(Your assignment) From the records below, extract all the text exactly and leave the images behind.

Structured diff data
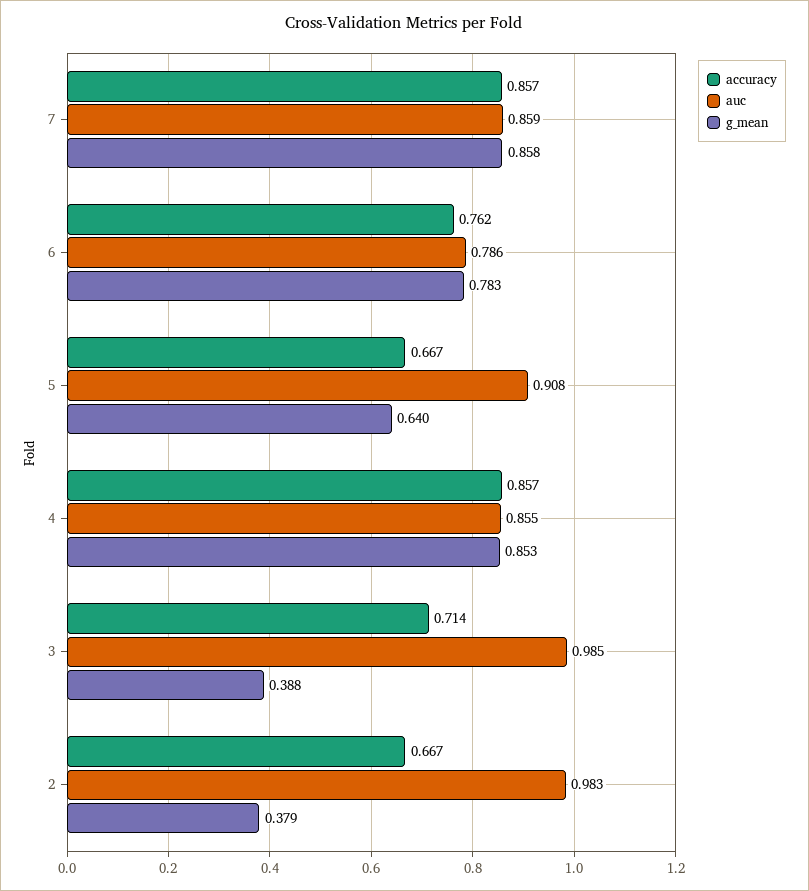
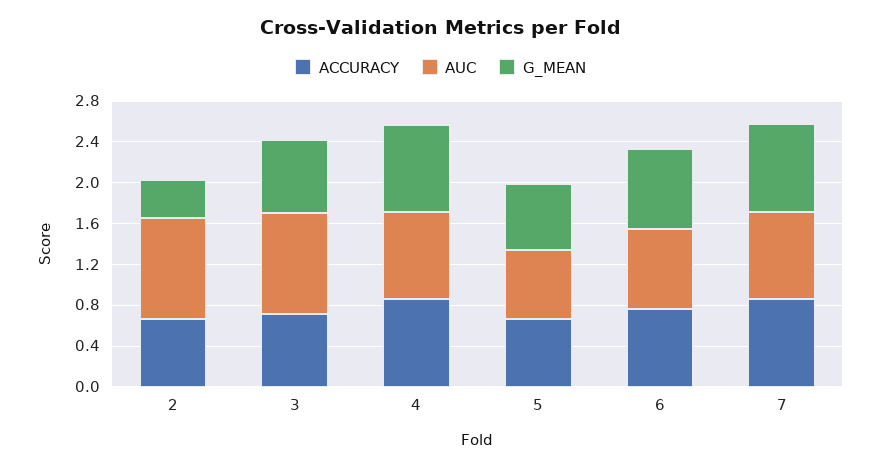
auc, 5: 0.908 -> 0.7
g_mean, 3: 0.388 -> 0.7

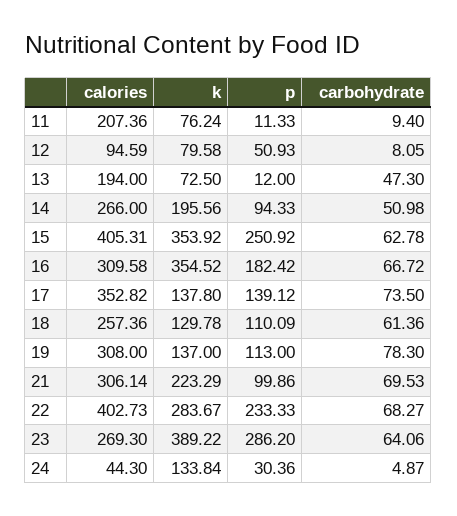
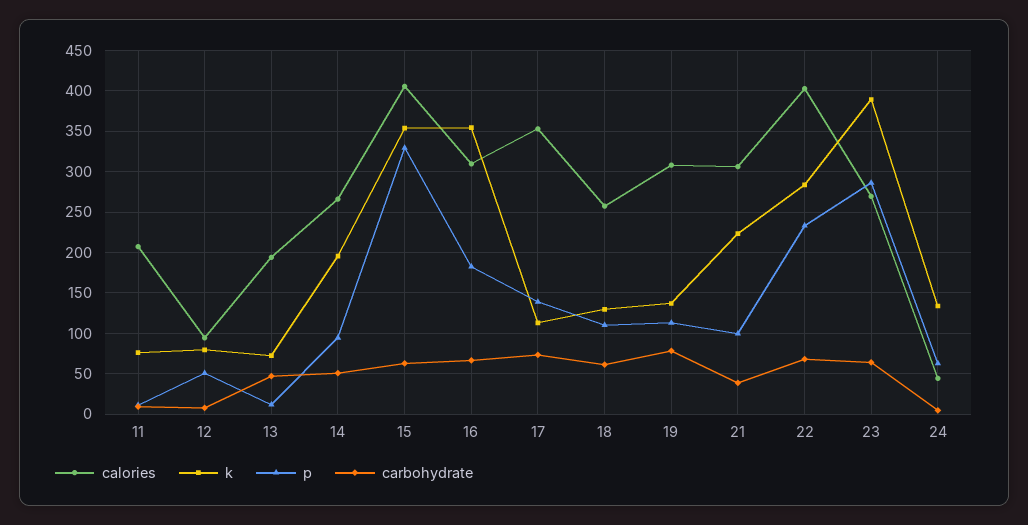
p, 15: 250.92 -> 330
k, 17: 137.8 -> 110
carbohydrate, 21: 69.53 -> 40
p, 24: 30.36 -> 60

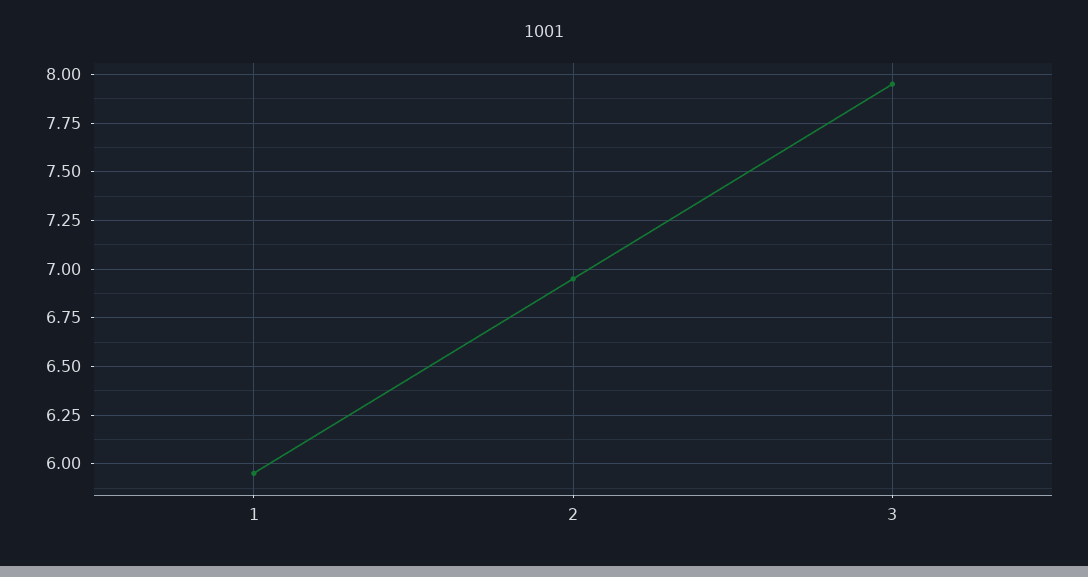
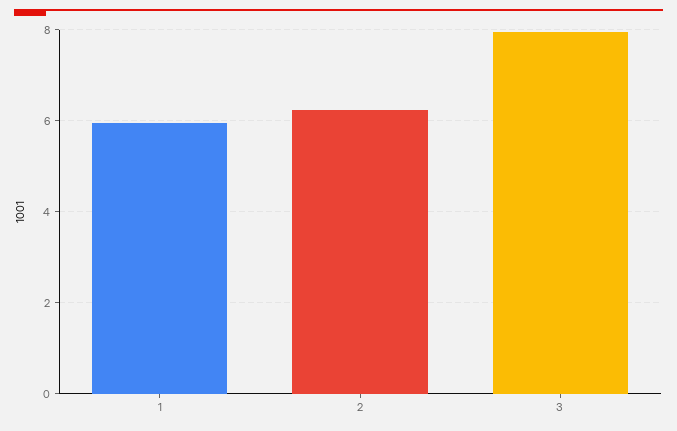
2: 6.95 -> 6.2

(Response to the task)
auc, 5: 0.908 -> 0.7
g_mean, 3: 0.388 -> 0.7

p, 15: 250.92 -> 330
k, 17: 137.8 -> 110
carbohydrate, 21: 69.53 -> 40
p, 24: 30.36 -> 60

2: 6.95 -> 6.2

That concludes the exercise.